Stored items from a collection

▬▬▬▬▬▬

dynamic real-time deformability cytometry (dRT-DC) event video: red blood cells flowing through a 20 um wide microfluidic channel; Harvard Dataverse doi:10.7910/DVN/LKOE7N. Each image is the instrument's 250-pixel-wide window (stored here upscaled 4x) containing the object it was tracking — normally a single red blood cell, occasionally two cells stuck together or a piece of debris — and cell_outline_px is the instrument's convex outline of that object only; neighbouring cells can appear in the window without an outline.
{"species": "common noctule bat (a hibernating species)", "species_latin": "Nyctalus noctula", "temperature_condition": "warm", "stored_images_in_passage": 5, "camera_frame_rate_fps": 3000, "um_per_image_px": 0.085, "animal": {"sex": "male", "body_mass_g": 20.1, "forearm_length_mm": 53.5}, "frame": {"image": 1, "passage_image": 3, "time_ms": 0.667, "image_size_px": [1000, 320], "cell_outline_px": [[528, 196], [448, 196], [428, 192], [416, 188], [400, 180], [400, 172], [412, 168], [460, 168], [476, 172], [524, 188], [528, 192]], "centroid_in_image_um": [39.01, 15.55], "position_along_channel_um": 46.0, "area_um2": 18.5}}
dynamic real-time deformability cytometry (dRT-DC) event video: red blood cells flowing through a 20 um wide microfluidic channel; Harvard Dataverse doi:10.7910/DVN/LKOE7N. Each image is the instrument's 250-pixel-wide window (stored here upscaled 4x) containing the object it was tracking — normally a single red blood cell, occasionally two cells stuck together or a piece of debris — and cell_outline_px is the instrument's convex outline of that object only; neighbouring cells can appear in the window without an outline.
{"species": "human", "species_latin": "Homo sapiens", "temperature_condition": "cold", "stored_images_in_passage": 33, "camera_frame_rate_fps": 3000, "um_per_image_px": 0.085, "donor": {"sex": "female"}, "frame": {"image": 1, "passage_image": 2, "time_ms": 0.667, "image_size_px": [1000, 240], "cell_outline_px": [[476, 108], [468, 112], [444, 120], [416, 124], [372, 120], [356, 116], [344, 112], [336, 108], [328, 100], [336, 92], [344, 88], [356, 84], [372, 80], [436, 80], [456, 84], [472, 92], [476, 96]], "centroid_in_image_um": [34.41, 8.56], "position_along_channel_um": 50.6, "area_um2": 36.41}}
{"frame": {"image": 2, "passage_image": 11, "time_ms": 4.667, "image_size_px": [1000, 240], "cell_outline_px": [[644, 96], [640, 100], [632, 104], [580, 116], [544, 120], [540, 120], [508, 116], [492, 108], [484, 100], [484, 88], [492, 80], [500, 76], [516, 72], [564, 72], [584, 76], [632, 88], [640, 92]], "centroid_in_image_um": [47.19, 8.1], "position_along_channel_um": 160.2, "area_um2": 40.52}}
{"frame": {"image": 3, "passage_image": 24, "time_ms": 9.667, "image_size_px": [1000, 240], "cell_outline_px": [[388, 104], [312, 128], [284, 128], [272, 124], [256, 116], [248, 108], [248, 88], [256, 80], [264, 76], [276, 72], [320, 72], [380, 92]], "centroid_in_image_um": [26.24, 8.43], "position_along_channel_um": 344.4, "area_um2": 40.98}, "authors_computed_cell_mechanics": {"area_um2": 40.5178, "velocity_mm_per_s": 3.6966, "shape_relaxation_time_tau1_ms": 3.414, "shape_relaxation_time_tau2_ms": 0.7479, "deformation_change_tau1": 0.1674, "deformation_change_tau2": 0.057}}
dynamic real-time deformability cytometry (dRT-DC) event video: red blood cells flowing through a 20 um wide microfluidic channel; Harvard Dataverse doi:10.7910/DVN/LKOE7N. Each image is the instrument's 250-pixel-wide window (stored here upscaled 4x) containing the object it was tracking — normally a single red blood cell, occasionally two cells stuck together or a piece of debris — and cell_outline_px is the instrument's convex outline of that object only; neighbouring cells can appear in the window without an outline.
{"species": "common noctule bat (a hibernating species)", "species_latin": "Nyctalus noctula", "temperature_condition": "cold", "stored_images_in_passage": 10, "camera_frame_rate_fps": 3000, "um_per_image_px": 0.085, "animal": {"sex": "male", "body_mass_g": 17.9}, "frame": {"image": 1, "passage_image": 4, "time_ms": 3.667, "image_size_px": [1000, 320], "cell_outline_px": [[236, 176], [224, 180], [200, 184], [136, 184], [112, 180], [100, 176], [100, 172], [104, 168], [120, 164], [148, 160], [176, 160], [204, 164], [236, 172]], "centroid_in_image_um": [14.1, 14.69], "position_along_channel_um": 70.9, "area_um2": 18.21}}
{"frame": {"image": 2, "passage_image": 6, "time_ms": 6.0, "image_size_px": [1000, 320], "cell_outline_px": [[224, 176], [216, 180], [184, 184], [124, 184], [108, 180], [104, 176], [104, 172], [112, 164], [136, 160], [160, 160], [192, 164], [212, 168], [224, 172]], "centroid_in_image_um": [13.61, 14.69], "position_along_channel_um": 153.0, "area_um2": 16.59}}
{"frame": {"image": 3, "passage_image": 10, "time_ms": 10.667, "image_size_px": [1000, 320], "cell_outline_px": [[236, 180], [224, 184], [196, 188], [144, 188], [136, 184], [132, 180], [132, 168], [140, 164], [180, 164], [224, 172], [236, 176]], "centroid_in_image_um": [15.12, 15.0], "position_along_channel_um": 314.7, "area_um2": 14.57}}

▬▬▬▬▬▬

- Exercise: Provide all the records again, word for word.

- Exercise answer:
dynamic real-time deformability cytometry (dRT-DC) event video: red blood cells flowing through a 20 um wide microfluidic channel; Harvard Dataverse doi:10.7910/DVN/LKOE7N. Each image is the instrument's 250-pixel-wide window (stored here upscaled 4x) containing the object it was tracking — normally a single red blood cell, occasionally two cells stuck together or a piece of debris — and cell_outline_px is the instrument's convex outline of that object only; neighbouring cells can appear in the window without an outline.
{"species": "common noctule bat (a hibernating species)", "species_latin": "Nyctalus noctula", "temperature_condition": "warm", "stored_images_in_passage": 5, "camera_frame_rate_fps": 3000, "um_per_image_px": 0.085, "animal": {"sex": "male", "body_mass_g": 20.1, "forearm_length_mm": 53.5}, "frame": {"image": 1, "passage_image": 3, "time_ms": 0.667, "image_size_px": [1000, 320], "cell_outline_px": [[528, 196], [448, 196], [428, 192], [416, 188], [400, 180], [400, 172], [412, 168], [460, 168], [476, 172], [524, 188], [528, 192]], "centroid_in_image_um": [39.01, 15.55], "position_along_channel_um": 46.0, "area_um2": 18.5}}
dynamic real-time deformability cytometry (dRT-DC) event video: red blood cells flowing through a 20 um wide microfluidic channel; Harvard Dataverse doi:10.7910/DVN/LKOE7N. Each image is the instrument's 250-pixel-wide window (stored here upscaled 4x) containing the object it was tracking — normally a single red blood cell, occasionally two cells stuck together or a piece of debris — and cell_outline_px is the instrument's convex outline of that object only; neighbouring cells can appear in the window without an outline.
{"species": "human", "species_latin": "Homo sapiens", "temperature_condition": "cold", "stored_images_in_passage": 33, "camera_frame_rate_fps": 3000, "um_per_image_px": 0.085, "donor": {"sex": "female"}, "frame": {"image": 1, "passage_image": 2, "time_ms": 0.667, "image_size_px": [1000, 240], "cell_outline_px": [[476, 108], [468, 112], [444, 120], [416, 124], [372, 120], [356, 116], [344, 112], [336, 108], [328, 100], [336, 92], [344, 88], [356, 84], [372, 80], [436, 80], [456, 84], [472, 92], [476, 96]], "centroid_in_image_um": [34.41, 8.56], "position_along_channel_um": 50.6, "area_um2": 36.41}}
{"frame": {"image": 2, "passage_image": 11, "time_ms": 4.667, "image_size_px": [1000, 240], "cell_outline_px": [[644, 96], [640, 100], [632, 104], [580, 116], [544, 120], [540, 120], [508, 116], [492, 108], [484, 100], [484, 88], [492, 80], [500, 76], [516, 72], [564, 72], [584, 76], [632, 88], [640, 92]], "centroid_in_image_um": [47.19, 8.1], "position_along_channel_um": 160.2, "area_um2": 40.52}}
{"frame": {"image": 3, "passage_image": 24, "time_ms": 9.667, "image_size_px": [1000, 240], "cell_outline_px": [[388, 104], [312, 128], [284, 128], [272, 124], [256, 116], [248, 108], [248, 88], [256, 80], [264, 76], [276, 72], [320, 72], [380, 92]], "centroid_in_image_um": [26.24, 8.43], "position_along_channel_um": 344.4, "area_um2": 40.98}, "authors_computed_cell_mechanics": {"area_um2": 40.5178, "velocity_mm_per_s": 3.6966, "shape_relaxation_time_tau1_ms": 3.414, "shape_relaxation_time_tau2_ms": 0.7479, "deformation_change_tau1": 0.1674, "deformation_change_tau2": 0.057}}
dynamic real-time deformability cytometry (dRT-DC) event video: red blood cells flowing through a 20 um wide microfluidic channel; Harvard Dataverse doi:10.7910/DVN/LKOE7N. Each image is the instrument's 250-pixel-wide window (stored here upscaled 4x) containing the object it was tracking — normally a single red blood cell, occasionally two cells stuck together or a piece of debris — and cell_outline_px is the instrument's convex outline of that object only; neighbouring cells can appear in the window without an outline.
{"species": "common noctule bat (a hibernating species)", "species_latin": "Nyctalus noctula", "temperature_condition": "cold", "stored_images_in_passage": 10, "camera_frame_rate_fps": 3000, "um_per_image_px": 0.085, "animal": {"sex": "male", "body_mass_g": 17.9}, "frame": {"image": 1, "passage_image": 4, "time_ms": 3.667, "image_size_px": [1000, 320], "cell_outline_px": [[236, 176], [224, 180], [200, 184], [136, 184], [112, 180], [100, 176], [100, 172], [104, 168], [120, 164], [148, 160], [176, 160], [204, 164], [236, 172]], "centroid_in_image_um": [14.1, 14.69], "position_along_channel_um": 70.9, "area_um2": 18.21}}
{"frame": {"image": 2, "passage_image": 6, "time_ms": 6.0, "image_size_px": [1000, 320], "cell_outline_px": [[224, 176], [216, 180], [184, 184], [124, 184], [108, 180], [104, 176], [104, 172], [112, 164], [136, 160], [160, 160], [192, 164], [212, 168], [224, 172]], "centroid_in_image_um": [13.61, 14.69], "position_along_channel_um": 153.0, "area_um2": 16.59}}
{"frame": {"image": 3, "passage_image": 10, "time_ms": 10.667, "image_size_px": [1000, 320], "cell_outline_px": [[236, 180], [224, 184], [196, 188], [144, 188], [136, 184], [132, 180], [132, 168], [140, 164], [180, 164], [224, 172], [236, 176]], "centroid_in_image_um": [15.12, 15.0], "position_along_channel_um": 314.7, "area_um2": 14.57}}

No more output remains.